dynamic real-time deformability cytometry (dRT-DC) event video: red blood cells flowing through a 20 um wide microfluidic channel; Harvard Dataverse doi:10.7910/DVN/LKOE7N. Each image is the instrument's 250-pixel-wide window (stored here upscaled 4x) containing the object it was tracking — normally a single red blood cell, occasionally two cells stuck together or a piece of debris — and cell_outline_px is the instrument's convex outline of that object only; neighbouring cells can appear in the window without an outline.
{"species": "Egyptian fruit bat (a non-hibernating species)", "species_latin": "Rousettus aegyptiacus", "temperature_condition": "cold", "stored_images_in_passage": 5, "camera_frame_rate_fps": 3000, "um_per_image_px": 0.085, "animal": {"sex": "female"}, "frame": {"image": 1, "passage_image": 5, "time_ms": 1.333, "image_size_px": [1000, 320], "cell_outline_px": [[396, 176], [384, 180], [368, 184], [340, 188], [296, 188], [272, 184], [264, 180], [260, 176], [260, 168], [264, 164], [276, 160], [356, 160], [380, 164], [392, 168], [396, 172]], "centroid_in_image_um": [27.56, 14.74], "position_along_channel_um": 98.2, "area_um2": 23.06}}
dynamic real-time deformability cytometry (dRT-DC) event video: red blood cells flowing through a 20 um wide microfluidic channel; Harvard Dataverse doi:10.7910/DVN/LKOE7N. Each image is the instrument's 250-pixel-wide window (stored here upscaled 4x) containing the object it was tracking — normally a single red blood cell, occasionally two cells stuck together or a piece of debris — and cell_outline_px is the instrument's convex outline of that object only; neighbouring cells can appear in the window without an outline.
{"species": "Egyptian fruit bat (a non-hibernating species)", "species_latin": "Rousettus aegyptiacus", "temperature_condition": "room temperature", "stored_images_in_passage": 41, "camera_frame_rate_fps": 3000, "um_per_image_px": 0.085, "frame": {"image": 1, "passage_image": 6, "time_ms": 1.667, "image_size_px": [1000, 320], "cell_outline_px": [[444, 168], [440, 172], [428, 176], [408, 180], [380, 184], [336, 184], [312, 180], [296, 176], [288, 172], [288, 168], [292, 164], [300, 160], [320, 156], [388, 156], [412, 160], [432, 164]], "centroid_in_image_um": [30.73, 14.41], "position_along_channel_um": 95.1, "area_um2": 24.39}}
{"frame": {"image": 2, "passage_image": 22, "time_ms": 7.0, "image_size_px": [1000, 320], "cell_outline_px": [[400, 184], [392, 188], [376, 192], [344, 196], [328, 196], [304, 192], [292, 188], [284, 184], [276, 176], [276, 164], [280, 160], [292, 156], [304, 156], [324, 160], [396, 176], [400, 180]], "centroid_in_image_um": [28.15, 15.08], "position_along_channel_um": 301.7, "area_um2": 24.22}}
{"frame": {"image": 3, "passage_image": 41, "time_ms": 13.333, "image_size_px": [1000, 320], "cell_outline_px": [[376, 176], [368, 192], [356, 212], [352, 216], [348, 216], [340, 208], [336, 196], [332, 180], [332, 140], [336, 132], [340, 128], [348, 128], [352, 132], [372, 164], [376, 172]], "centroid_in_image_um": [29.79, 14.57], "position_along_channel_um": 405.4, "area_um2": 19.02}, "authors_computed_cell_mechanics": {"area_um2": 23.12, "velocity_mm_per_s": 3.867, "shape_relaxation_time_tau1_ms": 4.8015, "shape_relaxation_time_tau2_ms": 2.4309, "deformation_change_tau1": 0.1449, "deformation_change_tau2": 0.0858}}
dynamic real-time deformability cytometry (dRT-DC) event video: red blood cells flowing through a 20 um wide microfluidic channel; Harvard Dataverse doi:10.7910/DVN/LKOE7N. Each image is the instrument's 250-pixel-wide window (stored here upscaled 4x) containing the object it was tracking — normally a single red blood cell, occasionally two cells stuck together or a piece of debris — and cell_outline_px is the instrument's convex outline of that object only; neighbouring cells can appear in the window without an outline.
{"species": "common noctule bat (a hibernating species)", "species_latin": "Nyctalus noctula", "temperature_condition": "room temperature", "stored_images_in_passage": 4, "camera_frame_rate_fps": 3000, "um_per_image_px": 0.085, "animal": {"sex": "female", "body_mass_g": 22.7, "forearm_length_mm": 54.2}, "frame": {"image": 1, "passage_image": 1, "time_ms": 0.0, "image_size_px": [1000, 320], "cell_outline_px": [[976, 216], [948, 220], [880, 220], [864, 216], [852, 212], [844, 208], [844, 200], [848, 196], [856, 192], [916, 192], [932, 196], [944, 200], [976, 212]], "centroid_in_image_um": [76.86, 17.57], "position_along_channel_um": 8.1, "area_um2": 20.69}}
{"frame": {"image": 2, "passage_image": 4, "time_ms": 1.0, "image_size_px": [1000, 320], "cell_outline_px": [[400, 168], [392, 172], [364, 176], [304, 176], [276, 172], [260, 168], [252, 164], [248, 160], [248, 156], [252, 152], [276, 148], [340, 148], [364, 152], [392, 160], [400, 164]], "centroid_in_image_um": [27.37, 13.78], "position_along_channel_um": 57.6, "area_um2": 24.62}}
----------------------------------------
Stated task = Write out the records above again, keeping each one identical to the original.

Result for this exercise =
dynamic real-time deformability cytometry (dRT-DC) event video: red blood cells flowing through a 20 um wide microfluidic channel; Harvard Dataverse doi:10.7910/DVN/LKOE7N. Each image is the instrument's 250-pixel-wide window (stored here upscaled 4x) containing the object it was tracking — normally a single red blood cell, occasionally two cells stuck together or a piece of debris — and cell_outline_px is the instrument's convex outline of that object only; neighbouring cells can appear in the window without an outline.
{"species": "Egyptian fruit bat (a non-hibernating species)", "species_latin": "Rousettus aegyptiacus", "temperature_condition": "cold", "stored_images_in_passage": 5, "camera_frame_rate_fps": 3000, "um_per_image_px": 0.085, "animal": {"sex": "female"}, "frame": {"image": 1, "passage_image": 5, "time_ms": 1.333, "image_size_px": [1000, 320], "cell_outline_px": [[396, 176], [384, 180], [368, 184], [340, 188], [296, 188], [272, 184], [264, 180], [260, 176], [260, 168], [264, 164], [276, 160], [356, 160], [380, 164], [392, 168], [396, 172]], "centroid_in_image_um": [27.56, 14.74], "position_along_channel_um": 98.2, "area_um2": 23.06}}
dynamic real-time deformability cytometry (dRT-DC) event video: red blood cells flowing through a 20 um wide microfluidic channel; Harvard Dataverse doi:10.7910/DVN/LKOE7N. Each image is the instrument's 250-pixel-wide window (stored here upscaled 4x) containing the object it was tracking — normally a single red blood cell, occasionally two cells stuck together or a piece of debris — and cell_outline_px is the instrument's convex outline of that object only; neighbouring cells can appear in the window without an outline.
{"species": "Egyptian fruit bat (a non-hibernating species)", "species_latin": "Rousettus aegyptiacus", "temperature_condition": "room temperature", "stored_images_in_passage": 41, "camera_frame_rate_fps": 3000, "um_per_image_px": 0.085, "frame": {"image": 1, "passage_image": 6, "time_ms": 1.667, "image_size_px": [1000, 320], "cell_outline_px": [[444, 168], [440, 172], [428, 176], [408, 180], [380, 184], [336, 184], [312, 180], [296, 176], [288, 172], [288, 168], [292, 164], [300, 160], [320, 156], [388, 156], [412, 160], [432, 164]], "centroid_in_image_um": [30.73, 14.41], "position_along_channel_um": 95.1, "area_um2": 24.39}}
{"frame": {"image": 2, "passage_image": 22, "time_ms": 7.0, "image_size_px": [1000, 320], "cell_outline_px": [[400, 184], [392, 188], [376, 192], [344, 196], [328, 196], [304, 192], [292, 188], [284, 184], [276, 176], [276, 164], [280, 160], [292, 156], [304, 156], [324, 160], [396, 176], [400, 180]], "centroid_in_image_um": [28.15, 15.08], "position_along_channel_um": 301.7, "area_um2": 24.22}}
{"frame": {"image": 3, "passage_image": 41, "time_ms": 13.333, "image_size_px": [1000, 320], "cell_outline_px": [[376, 176], [368, 192], [356, 212], [352, 216], [348, 216], [340, 208], [336, 196], [332, 180], [332, 140], [336, 132], [340, 128], [348, 128], [352, 132], [372, 164], [376, 172]], "centroid_in_image_um": [29.79, 14.57], "position_along_channel_um": 405.4, "area_um2": 19.02}, "authors_computed_cell_mechanics": {"area_um2": 23.12, "velocity_mm_per_s": 3.867, "shape_relaxation_time_tau1_ms": 4.8015, "shape_relaxation_time_tau2_ms": 2.4309, "deformation_change_tau1": 0.1449, "deformation_change_tau2": 0.0858}}
dynamic real-time deformability cytometry (dRT-DC) event video: red blood cells flowing through a 20 um wide microfluidic channel; Harvard Dataverse doi:10.7910/DVN/LKOE7N. Each image is the instrument's 250-pixel-wide window (stored here upscaled 4x) containing the object it was tracking — normally a single red blood cell, occasionally two cells stuck together or a piece of debris — and cell_outline_px is the instrument's convex outline of that object only; neighbouring cells can appear in the window without an outline.
{"species": "common noctule bat (a hibernating species)", "species_latin": "Nyctalus noctula", "temperature_condition": "room temperature", "stored_images_in_passage": 4, "camera_frame_rate_fps": 3000, "um_per_image_px": 0.085, "animal": {"sex": "female", "body_mass_g": 22.7, "forearm_length_mm": 54.2}, "frame": {"image": 1, "passage_image": 1, "time_ms": 0.0, "image_size_px": [1000, 320], "cell_outline_px": [[976, 216], [948, 220], [880, 220], [864, 216], [852, 212], [844, 208], [844, 200], [848, 196], [856, 192], [916, 192], [932, 196], [944, 200], [976, 212]], "centroid_in_image_um": [76.86, 17.57], "position_along_channel_um": 8.1, "area_um2": 20.69}}
{"frame": {"image": 2, "passage_image": 4, "time_ms": 1.0, "image_size_px": [1000, 320], "cell_outline_px": [[400, 168], [392, 172], [364, 176], [304, 176], [276, 172], [260, 168], [252, 164], [248, 160], [248, 156], [252, 152], [276, 148], [340, 148], [364, 152], [392, 160], [400, 164]], "centroid_in_image_um": [27.37, 13.78], "position_along_channel_um": 57.6, "area_um2": 24.62}}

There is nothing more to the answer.